**Passage provided:**
November 22, 2024
NERC White Paper Examines Fast Frequency Response
Utilities must prepare for the reliability challenges that increased penetration of inverter-based resources will pose, according to a NERC white paper.

By Holden Mann

Utilities must prepare for the reliability challenges that increased penetration of inverter-based resources will pose, according to members of NERC’s Inverter-based Resource Performance Task Force (IRPTF).

NERC Inverter-based FR
Ryan Quint, NERC | © ERO Insider

During a webinar Thursday discussing a recent white paper on fast frequency response (FFR), IRPTF members observed that the shift toward renewable resources such as wind and solar energy has made many parts of the grid less resilient overall. This effect is especially visible in the Texas interconnection, where the addition of new generators to a more limited existing base has a larger effect.

“We’re seeing changes in system inertia that are affecting ROCOF [rate of change of frequency]; we’re needing to ensure that we have sufficient reserves available; and more importantly than ever before, we’re needing to focus on the speed and the magnitude of those reserves to make sure we get a sufficient response that we need in a given time frame,” said Ryan Quint, NERC’s lead engineer for advanced system analytics and modeling.

**Directive:**
Use the article on fast frequency response to answer the following.
1. Which NERC task force do the members discussing the white paper belong to?
2. In which interconnection is the loss of resilience described as especially visible?
3. What position does Ryan Quint hold at NERC?

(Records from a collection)
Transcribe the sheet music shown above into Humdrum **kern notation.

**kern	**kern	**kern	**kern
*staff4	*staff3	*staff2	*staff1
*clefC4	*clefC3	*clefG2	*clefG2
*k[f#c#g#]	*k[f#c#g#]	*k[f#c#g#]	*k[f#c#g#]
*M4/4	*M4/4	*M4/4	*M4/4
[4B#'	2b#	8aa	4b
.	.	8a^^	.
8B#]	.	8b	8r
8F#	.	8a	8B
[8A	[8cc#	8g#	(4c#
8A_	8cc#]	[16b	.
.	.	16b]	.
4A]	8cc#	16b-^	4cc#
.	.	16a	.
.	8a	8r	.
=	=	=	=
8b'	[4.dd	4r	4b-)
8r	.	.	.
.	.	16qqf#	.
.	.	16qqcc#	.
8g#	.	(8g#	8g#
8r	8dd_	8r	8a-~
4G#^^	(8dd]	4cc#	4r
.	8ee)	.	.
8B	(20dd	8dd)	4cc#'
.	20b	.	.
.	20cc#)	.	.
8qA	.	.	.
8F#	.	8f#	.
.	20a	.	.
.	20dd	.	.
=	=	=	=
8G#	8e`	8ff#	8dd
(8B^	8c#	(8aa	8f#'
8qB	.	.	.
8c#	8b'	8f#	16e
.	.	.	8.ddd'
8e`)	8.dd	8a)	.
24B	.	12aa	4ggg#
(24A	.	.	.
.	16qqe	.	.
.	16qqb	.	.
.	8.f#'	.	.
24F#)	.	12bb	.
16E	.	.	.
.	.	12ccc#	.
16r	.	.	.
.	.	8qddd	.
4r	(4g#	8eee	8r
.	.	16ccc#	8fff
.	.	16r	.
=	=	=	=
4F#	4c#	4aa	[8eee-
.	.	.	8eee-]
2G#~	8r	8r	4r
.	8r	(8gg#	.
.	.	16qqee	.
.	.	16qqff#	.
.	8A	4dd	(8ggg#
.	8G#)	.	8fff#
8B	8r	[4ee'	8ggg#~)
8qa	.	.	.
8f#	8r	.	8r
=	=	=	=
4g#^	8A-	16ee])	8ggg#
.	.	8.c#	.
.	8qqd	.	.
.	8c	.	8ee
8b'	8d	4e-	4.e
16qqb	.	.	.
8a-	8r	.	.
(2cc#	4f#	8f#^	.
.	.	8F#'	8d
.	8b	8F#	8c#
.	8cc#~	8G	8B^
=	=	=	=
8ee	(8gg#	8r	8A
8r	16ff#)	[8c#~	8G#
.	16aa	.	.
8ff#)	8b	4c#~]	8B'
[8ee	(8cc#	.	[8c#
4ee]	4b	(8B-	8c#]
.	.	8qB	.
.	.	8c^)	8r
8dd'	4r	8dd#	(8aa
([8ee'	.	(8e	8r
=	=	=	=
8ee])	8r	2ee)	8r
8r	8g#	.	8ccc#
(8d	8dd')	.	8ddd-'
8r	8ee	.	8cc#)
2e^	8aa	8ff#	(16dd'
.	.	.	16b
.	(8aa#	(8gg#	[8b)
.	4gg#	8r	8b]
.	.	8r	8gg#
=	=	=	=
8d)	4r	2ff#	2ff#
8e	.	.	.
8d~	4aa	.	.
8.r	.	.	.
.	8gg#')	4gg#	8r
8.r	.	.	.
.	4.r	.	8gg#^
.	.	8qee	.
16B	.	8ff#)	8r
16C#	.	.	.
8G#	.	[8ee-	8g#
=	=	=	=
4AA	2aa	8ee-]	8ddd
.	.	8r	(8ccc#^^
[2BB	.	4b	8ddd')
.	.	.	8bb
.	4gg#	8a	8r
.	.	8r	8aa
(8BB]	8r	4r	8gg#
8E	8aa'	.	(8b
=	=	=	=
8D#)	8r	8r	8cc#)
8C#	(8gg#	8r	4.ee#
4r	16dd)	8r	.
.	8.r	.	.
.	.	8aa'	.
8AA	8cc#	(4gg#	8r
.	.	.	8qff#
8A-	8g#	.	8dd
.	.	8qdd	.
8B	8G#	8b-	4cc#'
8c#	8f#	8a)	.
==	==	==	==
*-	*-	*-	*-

**Final result:**
1. The Inverter-based Resource Performance Task Force (IRPTF).
2. The Texas interconnection.
3. Lead engineer for advanced system analytics and modeling.